Up to 11% of new childhood asthma cases could be prevented each year if European countries complied with the WHO PM2.5 air quality guidelines. Moreover, 33% of new annual cases could be prevented in European countries if they were able to reduce air pollution levels to lowest levels recorded in the literature. Those are the conclusions of a study led by the Barcelona Institute for Global Health (ISGlobal), an institution supported by “la Caixa,” and published in the European Respiratory Journal.
Asthma is the most common chronic disease in children. Emerging evidence suggests that exposure to air pollution may increase the risk of developing this respiratory disease during childhood. The new study has estimated the burden of childhood asthma in 18 European countries and more than 63.4 million children and has concluded that a large number of cases may be attributable to air pollution exposure. The attributable percentage of new annual cases varies according to each of the three pollutants studied: 33% for PM2.5, 23% for NO2 and 15% for black carbon (BC).
The study used census population data from 18 European countries and obtained incidence rates of asthma in children from the Global Burden of Disease (GBD) study database. Exposure to the different pollutants was calculated using a harmonized European statistical model (land use regression) based on multiple measurements in Europe. To estimate the burden of childhood asthma, researchers posed two different scenarios: the first one was based on the maximum air pollution levels recommended by the World Health Organisation (WHO) air quality guidelines. The second scenario took as a reference the lowest air pollution levels recorded among 41 previous studies.
The analysis for the first scenario revealed that 66,600 childhood asthma cases (11% of the total incident cases) could be prevented per year if the 18 countries under study complied with the WHO air quality guideline for PM2.5. Compliance with the NO2 guideline was estimated to prevent 2,400 childhood asthma cases per year (0.4% of the total incident cases).
“The analysis showed that, while meeting the WHO recommendations for PM2.5 would imply a significant reduction in the percentage of annual childhood asthma cases, that is not the case with NO2, where 0.4% of the cases would be prevented.
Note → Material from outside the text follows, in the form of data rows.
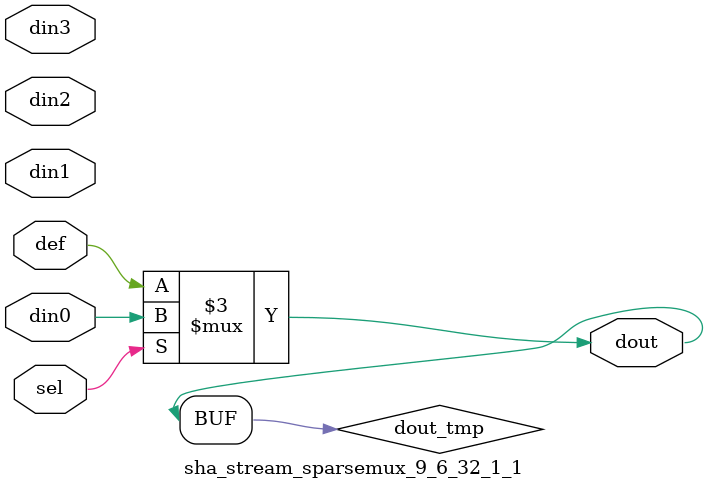
<source format=v>
module sha_stream_sparsemux_9_6_32_1_1 (din0,din1,din2,din3,def,sel,dout); 
parameter din0_WIDTH = 1;
parameter din1_WIDTH = 1;
parameter din2_WIDTH = 1;
parameter din3_WIDTH = 1;
parameter def_WIDTH = 1;
parameter sel_WIDTH = 1;
parameter dout_WIDTH = 1;
parameter [sel_WIDTH-1:0] CASE0 = 1;
parameter [sel_WIDTH-1:0] CASE1 = 1;
parameter [sel_WIDTH-1:0] CASE2 = 1;
parameter [sel_WIDTH-1:0] CASE3 = 1;
parameter ID = 1;
parameter NUM_STAGE = 1;
input [din0_WIDTH-1:0] din0;
input [din1_WIDTH-1:0] din1;
input [din2_WIDTH-1:0] din2;
input [din3_WIDTH-1:0] din3;
input [def_WIDTH-1:0] def;
input [sel_WIDTH-1:0] sel;
output [dout_WIDTH-1:0] dout;
reg [dout_WIDTH-1:0] dout_tmp;
always @ (*) begin
(* parallel_case *) case (sel)
    CASE0 : dout_tmp = din0;
    CASE1 : dout_tmp = din1;
    CASE2 : dout_tmp = din2;
    CASE3 : dout_tmp = din3;
    default : dout_tmp = def;
endcase
end
assign dout = dout_tmp;
endmodule
</source>
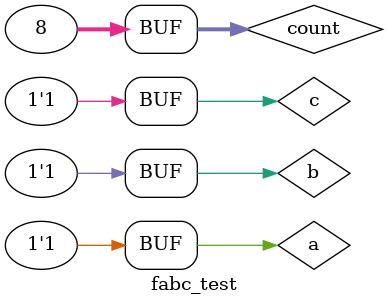
<source format=v>
module fabc_test;
	reg a,b,c;
	wire o;
	fabc g4(o,a,b,c);
	integer count;
	initial begin
		for(count=0; count<8; count=count+1)
		begin
			{a,b,c}=count[2:0];
			#20;
		end
	end
endmodule

</source>
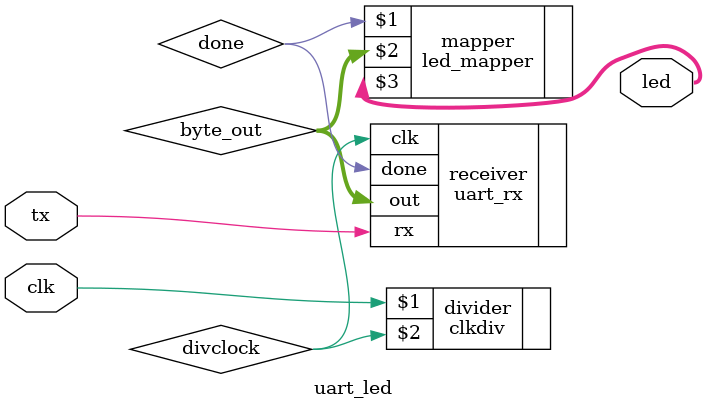
<source format=sv>
`timescale 100ns / 10ns

/*
 * uart_to_led - Small UART test module that connects a 9600-baud UART receiver
 * to the Arty A7 FPGA board's LED array.
 * Send it a byte via UART to make it display the values on the eight LEDs.
 */
module uart_led(
    input clk,
    input tx,
    output [7:0] led
);

    wire divclock;
    wire done;
    wire [7:0] byte_out;

    clkdiv divider(clk, divclock);

    uart_rx receiver(.clk(divclock),
                     .rx(tx),
                     .done(done),
                     .out(byte_out));

    led_mapper mapper(done, byte_out, led);

endmodule

</source>
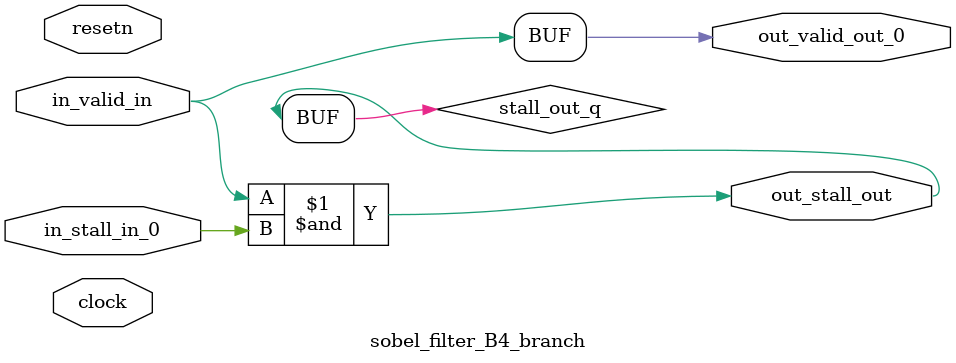
<source format=sv>



(* altera_attribute = "-name AUTO_SHIFT_REGISTER_RECOGNITION OFF; -name MESSAGE_DISABLE 10036; -name MESSAGE_DISABLE 10037; -name MESSAGE_DISABLE 14130; -name MESSAGE_DISABLE 14320; -name MESSAGE_DISABLE 15400; -name MESSAGE_DISABLE 14130; -name MESSAGE_DISABLE 10036; -name MESSAGE_DISABLE 12020; -name MESSAGE_DISABLE 12030; -name MESSAGE_DISABLE 12010; -name MESSAGE_DISABLE 12110; -name MESSAGE_DISABLE 14320; -name MESSAGE_DISABLE 13410; -name MESSAGE_DISABLE 113007; -name MESSAGE_DISABLE 10958" *)
module sobel_filter_B4_branch (
    input wire [0:0] in_stall_in_0,
    input wire [0:0] in_valid_in,
    output wire [0:0] out_stall_out,
    output wire [0:0] out_valid_out_0,
    input wire clock,
    input wire resetn
    );

    wire [0:0] stall_out_q;


    // stall_out(LOGICAL,6)
    assign stall_out_q = in_valid_in & in_stall_in_0;

    // out_stall_out(GPOUT,4)
    assign out_stall_out = stall_out_q;

    // out_valid_out_0(GPOUT,5)
    assign out_valid_out_0 = in_valid_in;

endmodule

</source>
Therefore, our estimations show that the current NO2 WHO air quality guideline value seems to provide much less protection than the PM2.5 guideline. We suggest that these values require update and lowering to be better suited in protecting children’s health,” says David Rojas-Rueda, one of the scientists who led this study at the Barcelona Institute for Global Health.
According to the results of the second scenario, if the 18 countries were able to meet the lowest levels of PM2.5 recorded by previous studies, more than 190,000 annual cases (or 33% of incident cases) could be prevented. The number of new cases that could be avoided per year if the lowest levels of NO2 and black carbon were achieved would be 135,000 (or 23%) and 89,000 (or 15% of all incident cases), respectively.
Overall, these estimates are in line with two previous studies conducted in the UK which found that the percentage of annual incident childhood asthma attributable to NO2 was 22%. Another study estimated that 4 million new paediatric asthma cases could be attributable to NO2 pollution annually, 64% of which occur in urban centres.
Haneen Khreis, lead author of the study and an associated researcher at the Center for Advancing Research in Transportation Emissions, Energy, and Health at the Texas A&M Transportation Institute, believes this new analysis is “a call for urgent action.” “Only in the past two years, several analyses on air pollution and onset of childhood asthma have emerged, strengthening the case from different research teams that air pollution is contributing substantially to the burden of paediatric asthma,” Khreis commented. “Largely, these impacts are preventable and there are numerous policy measures which can reduce the ambient levels of, and children’s exposures to, outdoor air pollution. We can and should do something about it.”
The 18 European countries covered in the study are Austria, Belgium, Denmark, Finland, France, Germany, Greece, Hungary, Ireland, Italy, Lithuania, the Netherlands, Norway, Portugal, Spain, Sweden, Switzerland and the United Kingdom. Countries from Eastern Europe were not included due to the lack of air pollution exposure data in the region.